Opinión
Estar al acecho
Es la actitud que corresponde a felinos, serpientes, halcones y revolucionarios.
Las revoluciones no son eventos que hagan parte de la realidad social cotidiana; cuando se desatan, ocasionan disrupciones profundas, de la misma manera que los grandes cataclismos lo hacen en la naturaleza. Hasta aquí llega el símil. Siempre será malo un terremoto; las consecuencias de las revoluciones son discutibles. La francesa de fines del siglo XVIII introdujo los valores de igualdad, libertad y fraternidad, pero fue la causa de las guerras napoleónicas que asolaron a Francia y a muchos otros países europeos. Lenin, que puso fin al oprobioso gobierno de los zares, prefigura a Stalin, causante —entre otras tragedias— de haber inducido la muerte por inanición de millones de campesinos en un país hoy, de nuevo, martirizado: Ucrania.

**Información proporcionada:**

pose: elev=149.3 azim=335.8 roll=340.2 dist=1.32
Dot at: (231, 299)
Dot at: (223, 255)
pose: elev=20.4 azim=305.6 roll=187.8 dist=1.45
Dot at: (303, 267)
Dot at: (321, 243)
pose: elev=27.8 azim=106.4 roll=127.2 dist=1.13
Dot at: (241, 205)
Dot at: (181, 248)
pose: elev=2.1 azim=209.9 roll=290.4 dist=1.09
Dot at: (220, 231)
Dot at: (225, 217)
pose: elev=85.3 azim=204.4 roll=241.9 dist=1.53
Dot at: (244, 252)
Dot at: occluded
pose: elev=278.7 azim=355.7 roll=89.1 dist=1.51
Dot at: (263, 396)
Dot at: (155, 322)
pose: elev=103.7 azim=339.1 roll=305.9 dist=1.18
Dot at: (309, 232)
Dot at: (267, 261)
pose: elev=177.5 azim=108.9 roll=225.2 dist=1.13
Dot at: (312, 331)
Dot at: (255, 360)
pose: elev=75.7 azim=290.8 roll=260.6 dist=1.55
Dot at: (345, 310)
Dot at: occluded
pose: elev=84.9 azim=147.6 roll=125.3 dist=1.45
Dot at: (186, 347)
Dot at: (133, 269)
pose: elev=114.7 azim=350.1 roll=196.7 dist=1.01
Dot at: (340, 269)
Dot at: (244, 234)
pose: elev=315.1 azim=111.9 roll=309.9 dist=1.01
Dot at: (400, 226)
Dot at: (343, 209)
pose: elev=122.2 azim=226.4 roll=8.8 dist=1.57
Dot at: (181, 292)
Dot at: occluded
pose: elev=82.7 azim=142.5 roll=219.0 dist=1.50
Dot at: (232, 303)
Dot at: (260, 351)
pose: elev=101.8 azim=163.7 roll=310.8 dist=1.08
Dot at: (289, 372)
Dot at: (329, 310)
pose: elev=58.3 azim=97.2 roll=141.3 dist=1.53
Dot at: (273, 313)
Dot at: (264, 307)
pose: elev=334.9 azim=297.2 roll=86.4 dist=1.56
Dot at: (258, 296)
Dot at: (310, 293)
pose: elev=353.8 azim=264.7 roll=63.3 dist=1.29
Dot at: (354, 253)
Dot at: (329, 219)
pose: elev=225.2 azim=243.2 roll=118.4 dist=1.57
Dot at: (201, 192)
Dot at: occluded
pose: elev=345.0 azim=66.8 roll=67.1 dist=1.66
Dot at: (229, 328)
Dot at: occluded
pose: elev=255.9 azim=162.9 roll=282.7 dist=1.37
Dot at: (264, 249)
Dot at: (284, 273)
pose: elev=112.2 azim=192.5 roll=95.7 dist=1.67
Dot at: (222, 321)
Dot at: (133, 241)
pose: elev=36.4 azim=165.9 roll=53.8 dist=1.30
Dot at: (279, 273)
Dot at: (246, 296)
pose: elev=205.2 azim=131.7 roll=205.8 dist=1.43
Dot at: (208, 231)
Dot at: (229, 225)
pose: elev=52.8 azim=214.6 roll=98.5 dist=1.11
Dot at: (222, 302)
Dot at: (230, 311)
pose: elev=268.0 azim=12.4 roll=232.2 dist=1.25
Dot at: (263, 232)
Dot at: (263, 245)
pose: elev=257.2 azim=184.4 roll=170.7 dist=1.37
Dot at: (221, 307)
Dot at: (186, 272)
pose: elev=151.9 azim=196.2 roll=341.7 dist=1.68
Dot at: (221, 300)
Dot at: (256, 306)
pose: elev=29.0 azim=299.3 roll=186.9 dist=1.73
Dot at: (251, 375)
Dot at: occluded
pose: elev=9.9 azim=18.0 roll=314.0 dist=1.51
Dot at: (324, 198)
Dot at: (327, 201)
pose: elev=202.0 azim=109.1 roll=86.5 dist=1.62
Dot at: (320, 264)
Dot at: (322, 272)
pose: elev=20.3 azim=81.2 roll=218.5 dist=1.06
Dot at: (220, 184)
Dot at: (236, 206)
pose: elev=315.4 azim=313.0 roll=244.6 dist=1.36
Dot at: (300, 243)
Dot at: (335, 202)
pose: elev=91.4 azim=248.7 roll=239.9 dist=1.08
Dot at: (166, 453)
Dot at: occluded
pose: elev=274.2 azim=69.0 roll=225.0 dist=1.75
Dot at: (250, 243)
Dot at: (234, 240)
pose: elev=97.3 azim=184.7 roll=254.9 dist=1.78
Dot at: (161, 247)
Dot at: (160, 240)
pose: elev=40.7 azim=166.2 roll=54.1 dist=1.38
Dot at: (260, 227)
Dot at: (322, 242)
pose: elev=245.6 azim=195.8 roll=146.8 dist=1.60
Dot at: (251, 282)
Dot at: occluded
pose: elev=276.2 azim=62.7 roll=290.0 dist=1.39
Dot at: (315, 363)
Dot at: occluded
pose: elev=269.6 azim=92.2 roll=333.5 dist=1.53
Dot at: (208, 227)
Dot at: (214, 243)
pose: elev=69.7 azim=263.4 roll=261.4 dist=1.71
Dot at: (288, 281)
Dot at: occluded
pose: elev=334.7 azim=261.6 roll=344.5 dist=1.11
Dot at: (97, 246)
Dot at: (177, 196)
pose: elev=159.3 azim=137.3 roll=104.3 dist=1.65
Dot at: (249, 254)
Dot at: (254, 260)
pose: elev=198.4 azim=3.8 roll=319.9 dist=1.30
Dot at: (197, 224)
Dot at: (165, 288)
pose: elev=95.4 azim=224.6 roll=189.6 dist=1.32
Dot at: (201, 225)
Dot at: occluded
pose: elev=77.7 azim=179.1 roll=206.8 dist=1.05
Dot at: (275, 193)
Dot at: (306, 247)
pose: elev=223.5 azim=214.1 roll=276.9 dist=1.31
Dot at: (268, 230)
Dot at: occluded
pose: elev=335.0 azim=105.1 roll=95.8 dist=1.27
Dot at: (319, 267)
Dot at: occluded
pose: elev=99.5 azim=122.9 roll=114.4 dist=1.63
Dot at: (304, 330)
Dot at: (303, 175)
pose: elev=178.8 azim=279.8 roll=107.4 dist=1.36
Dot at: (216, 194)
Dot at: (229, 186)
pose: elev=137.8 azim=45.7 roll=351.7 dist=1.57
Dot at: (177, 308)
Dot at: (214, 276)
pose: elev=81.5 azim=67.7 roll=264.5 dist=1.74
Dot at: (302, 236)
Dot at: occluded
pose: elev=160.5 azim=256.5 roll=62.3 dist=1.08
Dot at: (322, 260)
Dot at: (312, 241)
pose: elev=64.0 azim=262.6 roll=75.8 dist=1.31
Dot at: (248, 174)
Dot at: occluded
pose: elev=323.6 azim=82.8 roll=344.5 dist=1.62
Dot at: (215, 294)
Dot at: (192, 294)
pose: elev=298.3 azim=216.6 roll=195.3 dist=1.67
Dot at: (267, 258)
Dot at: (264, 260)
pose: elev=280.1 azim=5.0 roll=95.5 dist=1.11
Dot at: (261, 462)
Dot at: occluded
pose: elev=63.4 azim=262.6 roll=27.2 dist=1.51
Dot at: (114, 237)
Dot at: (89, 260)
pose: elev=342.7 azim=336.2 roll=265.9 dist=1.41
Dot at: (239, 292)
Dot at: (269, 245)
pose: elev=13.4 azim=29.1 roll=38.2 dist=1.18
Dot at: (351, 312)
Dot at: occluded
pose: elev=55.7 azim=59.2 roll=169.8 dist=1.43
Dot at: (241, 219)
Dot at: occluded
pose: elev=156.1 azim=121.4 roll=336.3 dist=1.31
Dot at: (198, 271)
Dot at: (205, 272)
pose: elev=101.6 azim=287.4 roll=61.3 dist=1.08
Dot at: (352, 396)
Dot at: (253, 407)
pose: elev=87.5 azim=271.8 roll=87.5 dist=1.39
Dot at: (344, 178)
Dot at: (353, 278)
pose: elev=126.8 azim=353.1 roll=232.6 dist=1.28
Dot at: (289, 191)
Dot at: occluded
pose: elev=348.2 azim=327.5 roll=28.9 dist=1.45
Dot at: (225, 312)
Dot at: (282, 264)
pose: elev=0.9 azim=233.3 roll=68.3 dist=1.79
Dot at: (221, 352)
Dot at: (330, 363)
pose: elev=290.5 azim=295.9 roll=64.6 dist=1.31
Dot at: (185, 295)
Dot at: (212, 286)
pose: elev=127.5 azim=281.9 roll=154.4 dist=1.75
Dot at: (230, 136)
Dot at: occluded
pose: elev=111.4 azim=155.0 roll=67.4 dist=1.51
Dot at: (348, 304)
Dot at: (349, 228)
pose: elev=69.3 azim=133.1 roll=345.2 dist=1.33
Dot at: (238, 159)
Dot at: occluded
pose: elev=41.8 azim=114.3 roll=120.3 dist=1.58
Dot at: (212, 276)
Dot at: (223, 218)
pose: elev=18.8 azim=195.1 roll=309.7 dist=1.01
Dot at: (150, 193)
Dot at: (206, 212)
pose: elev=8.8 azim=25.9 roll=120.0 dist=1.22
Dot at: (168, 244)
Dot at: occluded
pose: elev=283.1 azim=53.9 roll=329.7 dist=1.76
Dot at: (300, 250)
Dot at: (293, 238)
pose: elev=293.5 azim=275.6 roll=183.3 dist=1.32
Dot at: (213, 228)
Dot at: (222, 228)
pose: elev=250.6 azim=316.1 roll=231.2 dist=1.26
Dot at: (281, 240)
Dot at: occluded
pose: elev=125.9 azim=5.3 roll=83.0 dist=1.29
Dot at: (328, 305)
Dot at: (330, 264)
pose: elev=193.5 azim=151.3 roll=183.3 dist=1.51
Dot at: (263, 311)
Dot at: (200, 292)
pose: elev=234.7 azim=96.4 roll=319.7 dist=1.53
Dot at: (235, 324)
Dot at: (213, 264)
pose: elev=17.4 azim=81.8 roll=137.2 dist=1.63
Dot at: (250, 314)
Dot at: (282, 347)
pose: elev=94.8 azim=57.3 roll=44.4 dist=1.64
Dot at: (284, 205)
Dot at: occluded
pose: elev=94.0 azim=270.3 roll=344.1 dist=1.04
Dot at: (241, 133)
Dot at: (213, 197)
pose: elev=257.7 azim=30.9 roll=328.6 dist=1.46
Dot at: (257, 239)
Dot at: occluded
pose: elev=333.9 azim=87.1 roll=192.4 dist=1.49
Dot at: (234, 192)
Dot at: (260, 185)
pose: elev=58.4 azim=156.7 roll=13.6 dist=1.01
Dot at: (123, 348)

**Qué harás:**
**1)** Enumera, por favor, los valores que, según el artículo de opinión sobre las revoluciones, introdujo la Revolución francesa.
**2)** Prosigue el artículo de opinión sobre las revoluciones a partir de su última oración.
Los ítems no guardan relación con el artículo de opinión.

**Respuestas proporcionadas:**
**1)** Igualdad, libertad y fraternidad.

**2)**
Son múltiples las causas de las revoluciones. Tal vez la más recurrente haya sido la disputa sobre la existencia de la divinidad, la manera de reconocerla y asignarle un papel en el gobierno de los hombres. En Galilea, una remota provincia del Imperio romano, surgió una querella religiosa en una comunidad lugareña que amenazaba con convertirse en un problema de orden público. El gobernador Pilatos resolvió cortar por lo sano: aprehendió al revoltoso y lo entregó a las autoridades religiosas que lo condenaron a muerte. La política imperial consistía en que la religión es una cuestión meramente privada: “Dad a Dios lo que es de Dios, y al César lo que es del César”. No podía imaginar ese diligente funcionario que la figura de Jesús de Nazaret dividiría la historia de la humanidad en dos (y a él lo convertiría en una figura inmortal).
Los cristianos se tomaron el Imperio y ejercieron un eficiente monopolio ideológico que duró hasta el siglo XVI, cuando Martín Lutero resolvió cuestionar algunas de las bases conceptuales de un modelo hasta entonces exitoso, entre ellas nada menos que la autoridad del papa. Ese vigoroso pensador no quiso ceder y obtuvo un significativo respaldo de muchos de los príncipes que gobernaban en el centro y norte de Europa. Tal es el origen de la Guerra de los Treinta Años. Sus consecuencias fueron devastadoras. No cesa uno de preguntarse por qué las ideas sobre la vida eterna causan tan funestas consecuencias en el reino de este mundo.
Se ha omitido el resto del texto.